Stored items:
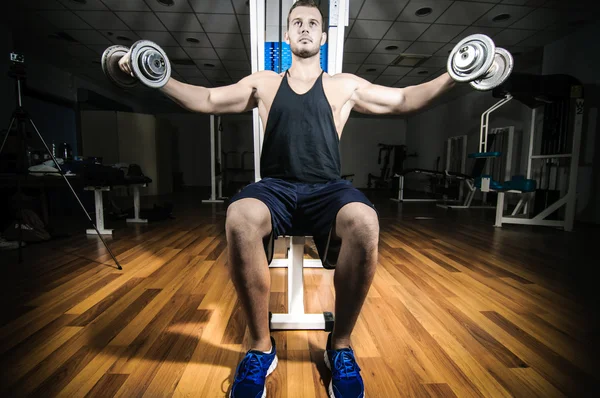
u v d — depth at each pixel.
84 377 0.78
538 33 3.59
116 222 2.98
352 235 0.64
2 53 3.64
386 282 1.49
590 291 1.39
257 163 1.56
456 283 1.48
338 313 0.73
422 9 3.20
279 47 1.52
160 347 0.92
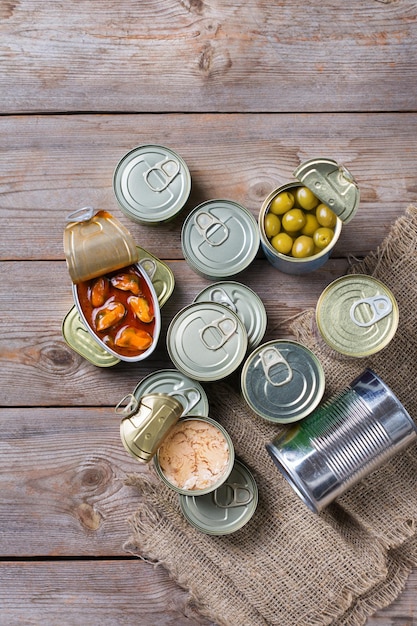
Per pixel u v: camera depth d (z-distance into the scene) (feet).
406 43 5.04
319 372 4.52
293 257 4.56
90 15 5.01
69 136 5.01
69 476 4.95
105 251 4.28
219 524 4.62
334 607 4.68
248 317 4.75
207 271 4.73
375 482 4.72
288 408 4.53
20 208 4.99
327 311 4.43
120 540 4.95
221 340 4.60
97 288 4.49
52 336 4.96
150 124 5.02
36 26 5.01
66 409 4.95
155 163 4.76
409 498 4.72
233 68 5.04
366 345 4.42
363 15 5.03
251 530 4.72
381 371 4.75
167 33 5.03
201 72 5.03
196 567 4.79
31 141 5.00
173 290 4.95
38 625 4.94
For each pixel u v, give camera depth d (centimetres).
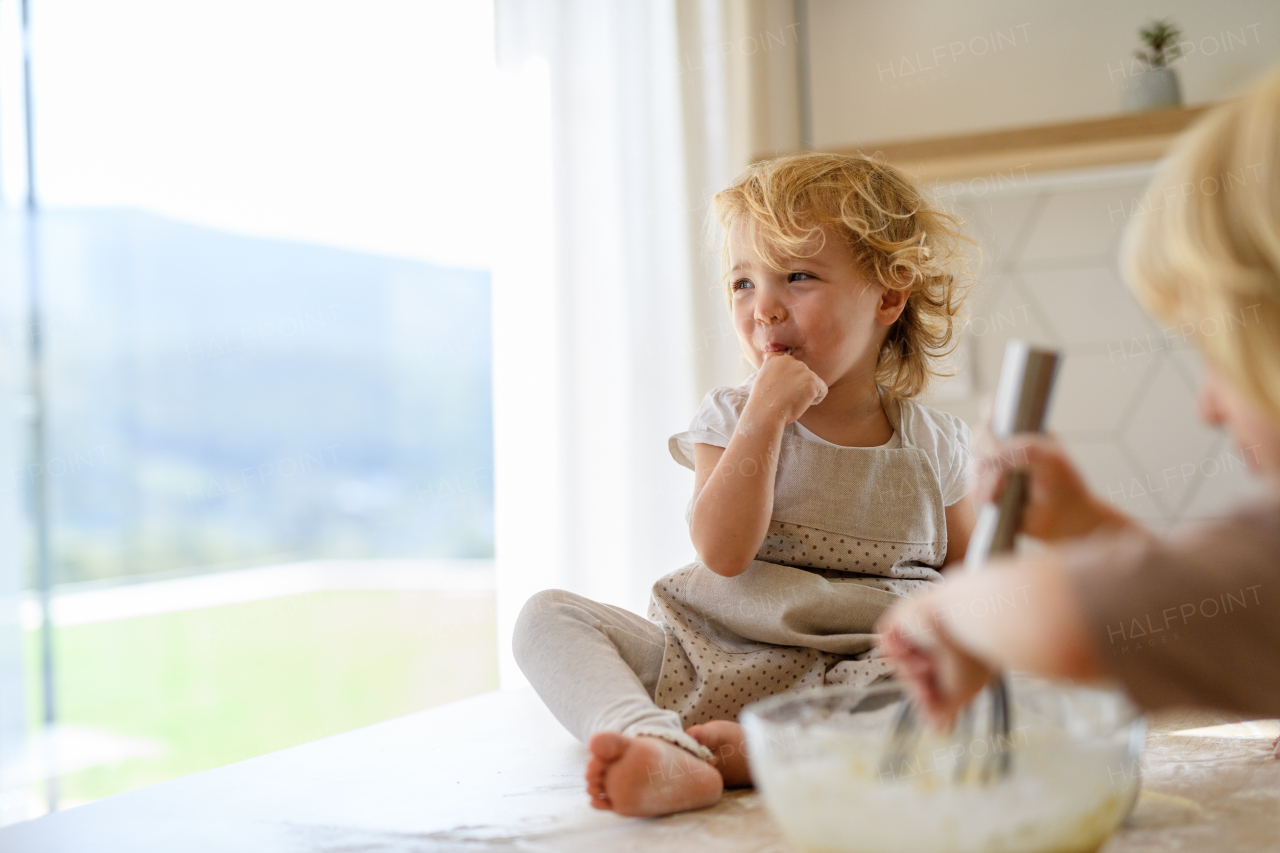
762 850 74
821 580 105
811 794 57
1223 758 94
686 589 108
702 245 211
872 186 119
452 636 422
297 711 474
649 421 200
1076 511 69
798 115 256
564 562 182
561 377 184
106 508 639
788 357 108
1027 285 235
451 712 130
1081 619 50
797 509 108
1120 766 58
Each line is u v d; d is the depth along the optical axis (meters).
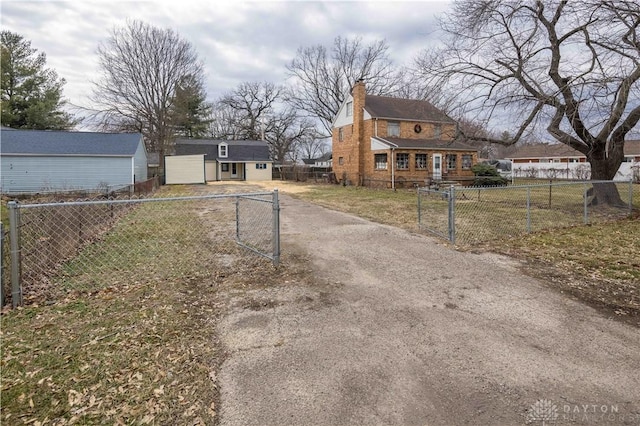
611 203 11.53
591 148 11.38
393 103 27.22
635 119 10.44
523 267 5.42
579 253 6.21
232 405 2.35
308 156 67.00
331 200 15.75
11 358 2.87
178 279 4.89
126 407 2.32
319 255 6.12
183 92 35.50
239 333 3.35
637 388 2.50
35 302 4.05
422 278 4.92
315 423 2.19
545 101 10.03
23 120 29.62
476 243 7.02
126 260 5.81
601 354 2.95
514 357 2.91
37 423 2.16
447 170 24.78
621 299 4.13
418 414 2.26
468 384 2.56
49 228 5.22
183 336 3.28
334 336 3.28
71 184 20.70
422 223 9.41
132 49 32.75
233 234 7.98
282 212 11.74
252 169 38.72
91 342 3.15
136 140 23.52
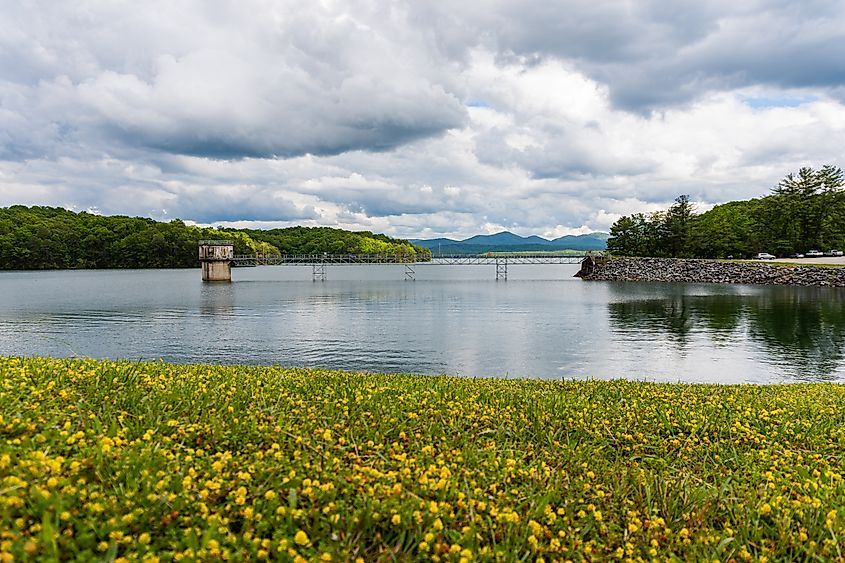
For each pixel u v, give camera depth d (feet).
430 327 165.27
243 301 253.24
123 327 164.76
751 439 25.53
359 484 14.84
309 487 13.71
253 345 133.59
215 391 25.26
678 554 14.52
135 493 12.37
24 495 11.23
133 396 22.03
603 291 309.63
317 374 38.68
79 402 19.97
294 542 11.87
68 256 563.48
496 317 190.49
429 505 13.69
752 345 132.98
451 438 21.90
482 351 125.18
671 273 392.88
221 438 18.11
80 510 11.56
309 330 159.12
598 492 17.16
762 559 13.60
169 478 13.26
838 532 14.94
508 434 23.39
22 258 539.29
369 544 12.70
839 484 18.80
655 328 161.79
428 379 40.40
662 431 26.30
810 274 316.60
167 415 20.03
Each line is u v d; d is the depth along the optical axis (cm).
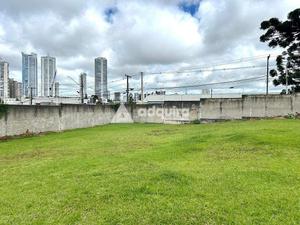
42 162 1010
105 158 1022
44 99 4203
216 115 2802
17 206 562
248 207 513
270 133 1315
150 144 1366
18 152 1296
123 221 474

WHAT YOU SHOULD DO> No pictures belong in the answer. It must repeat exactly the lines from the line with "523 267 5.42" through the final line of the records.

ANSWER>
523 267 5.42
579 253 6.21
232 405 2.35
308 156 67.00
331 200 15.75
11 358 2.87
178 279 4.89
126 407 2.32
319 255 6.12
183 92 35.50
239 333 3.35
637 388 2.50
35 302 4.05
422 278 4.92
315 423 2.19
545 101 10.03
23 120 29.62
476 243 7.02
126 260 5.81
601 354 2.95
514 357 2.91
37 423 2.16
447 170 24.78
621 299 4.13
418 414 2.26
468 384 2.56
49 228 5.22
183 336 3.28
334 336 3.28
71 184 20.70
422 223 9.41
132 49 32.75
233 234 7.98
282 212 11.74
252 169 38.72
91 342 3.15
136 140 23.52
For each pixel u v, give camera depth d (feet).
430 327 165.27
243 301 253.24
123 327 164.76
751 439 25.53
359 484 14.84
309 487 13.71
253 345 133.59
215 391 25.26
678 554 14.52
135 493 12.37
24 495 11.23
133 396 22.03
603 291 309.63
317 374 38.68
79 402 19.97
294 542 11.87
68 256 563.48
496 317 190.49
429 505 13.69
752 345 132.98
451 438 21.90
482 351 125.18
671 273 392.88
221 438 18.11
80 510 11.56
309 330 159.12
598 492 17.16
762 559 13.60
169 478 13.26
838 532 14.94
508 434 23.39
22 258 539.29
369 544 12.70
839 484 18.80
655 328 161.79
428 379 40.40
662 431 26.30
810 274 316.60
167 415 20.03
Each line is u v d; d is the depth along the optical axis (cm).
42 162 1010
105 158 1022
44 99 4203
216 115 2802
17 206 562
248 207 513
270 133 1315
150 144 1366
18 152 1296
123 221 474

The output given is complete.